Pembawaan presiden Jokowi seperti itulah menjadikannya masih menuai banyak dukungan hingga detik terakhir kepemimpinannya. Upaya merobohkan trust terhadapnya ibarat membentur tembok tebal. PDIP yang menganggapnya sebagai petugas partainya tidak bisa mengabrasi trust Jokowi dihadapan rakyat.
Banyak orang berteori atau berasumsi, “satu detik Presiden Jokowi meletakkan jabatan, trust rakyat kepada Jokowi dengan sendirinya runtuh”. Teori itu bisa benar bisa tidak. Bisa benar sebagian saja atau tidak semua teori/asumsi itu benar.
Presiden Jokowi masih memiliki Gibran sebagai wapres. Juga jatah menteri kabinet. Para menteri itu nantinya akan menjadi pelaksana agenda Jokowi dalam kabinet baru di masa depan.
Gibran, belum se-matang ayahnya. Akan tetapi ia telah mulai mewarisi “politik grapyak” ayahnya itu. Ia selalu ramah ketika menerima masyarakat. Termasuk tamu-tamu dari tokoh masyarakat. Membungkukkan badan tanda hormat. Respek. Berbicara seperlunya, dengan tetap menebar senyum.
Masyarakat atau tokoh masyarakat, masih memiliki saluran komunikasi dengan Istana melalui sosok Gibran.
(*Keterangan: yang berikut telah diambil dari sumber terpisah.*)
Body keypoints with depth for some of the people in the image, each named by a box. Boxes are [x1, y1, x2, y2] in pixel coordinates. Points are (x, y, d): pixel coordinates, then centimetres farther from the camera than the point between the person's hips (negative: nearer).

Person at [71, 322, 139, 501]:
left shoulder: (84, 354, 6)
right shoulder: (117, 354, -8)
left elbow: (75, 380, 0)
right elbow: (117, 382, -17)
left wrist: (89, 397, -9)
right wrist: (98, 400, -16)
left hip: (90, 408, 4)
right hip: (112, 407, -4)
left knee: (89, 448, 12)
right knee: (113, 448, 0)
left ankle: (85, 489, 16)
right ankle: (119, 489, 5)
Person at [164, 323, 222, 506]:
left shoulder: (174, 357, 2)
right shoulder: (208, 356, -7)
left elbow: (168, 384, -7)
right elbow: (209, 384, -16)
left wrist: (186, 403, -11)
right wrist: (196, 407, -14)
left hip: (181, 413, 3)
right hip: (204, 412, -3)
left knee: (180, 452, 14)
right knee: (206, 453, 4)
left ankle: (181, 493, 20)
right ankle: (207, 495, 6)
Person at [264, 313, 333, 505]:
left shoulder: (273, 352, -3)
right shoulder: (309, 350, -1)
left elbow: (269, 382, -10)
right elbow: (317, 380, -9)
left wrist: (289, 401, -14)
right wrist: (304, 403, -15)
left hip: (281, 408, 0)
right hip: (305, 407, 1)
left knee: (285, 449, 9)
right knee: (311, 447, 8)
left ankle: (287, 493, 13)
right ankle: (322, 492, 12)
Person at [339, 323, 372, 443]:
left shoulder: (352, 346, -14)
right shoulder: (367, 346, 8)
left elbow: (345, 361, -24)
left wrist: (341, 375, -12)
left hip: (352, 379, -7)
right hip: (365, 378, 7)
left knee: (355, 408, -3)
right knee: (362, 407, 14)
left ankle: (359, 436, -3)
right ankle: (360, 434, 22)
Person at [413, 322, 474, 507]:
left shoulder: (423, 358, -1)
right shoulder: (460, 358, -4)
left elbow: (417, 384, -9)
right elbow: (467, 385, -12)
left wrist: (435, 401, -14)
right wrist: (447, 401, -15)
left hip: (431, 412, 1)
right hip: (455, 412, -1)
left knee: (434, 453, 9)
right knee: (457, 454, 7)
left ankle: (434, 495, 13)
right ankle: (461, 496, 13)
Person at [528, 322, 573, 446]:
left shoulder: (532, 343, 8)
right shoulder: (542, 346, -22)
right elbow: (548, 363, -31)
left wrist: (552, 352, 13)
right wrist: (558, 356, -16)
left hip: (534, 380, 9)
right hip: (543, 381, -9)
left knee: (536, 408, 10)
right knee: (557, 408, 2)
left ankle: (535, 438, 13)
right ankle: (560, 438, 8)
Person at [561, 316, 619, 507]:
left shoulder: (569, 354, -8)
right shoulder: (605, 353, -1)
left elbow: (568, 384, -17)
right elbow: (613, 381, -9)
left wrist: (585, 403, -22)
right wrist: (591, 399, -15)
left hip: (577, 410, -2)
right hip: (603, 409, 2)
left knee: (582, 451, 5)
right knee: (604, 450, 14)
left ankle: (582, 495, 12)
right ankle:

Masih merasa “memiliki” atau bisa mengklaim memperoleh dukungan / back up dari istana melalui Gibran. Setidaknya masih bisa mempertahankan imajinasi keberadaannya pada level penting melalui kedekatannya dengan Gibran.
Jika figur politik lain, termasuk presiden tidak bisa memperagakan “politik grapyak” sebaik atau lebih baik dari Jokowi-Gibran. Rakyat akan menaruh aliansinya melalui Gibran. Maknanya Jokowi masih memiliki celah untuk ikut mencoraki masa depan perpolitikan bangsa. Termasuk dalam memenangkan figur-figur tertentu dalam pilkada. Karena masih dipercaya oleh rakyat.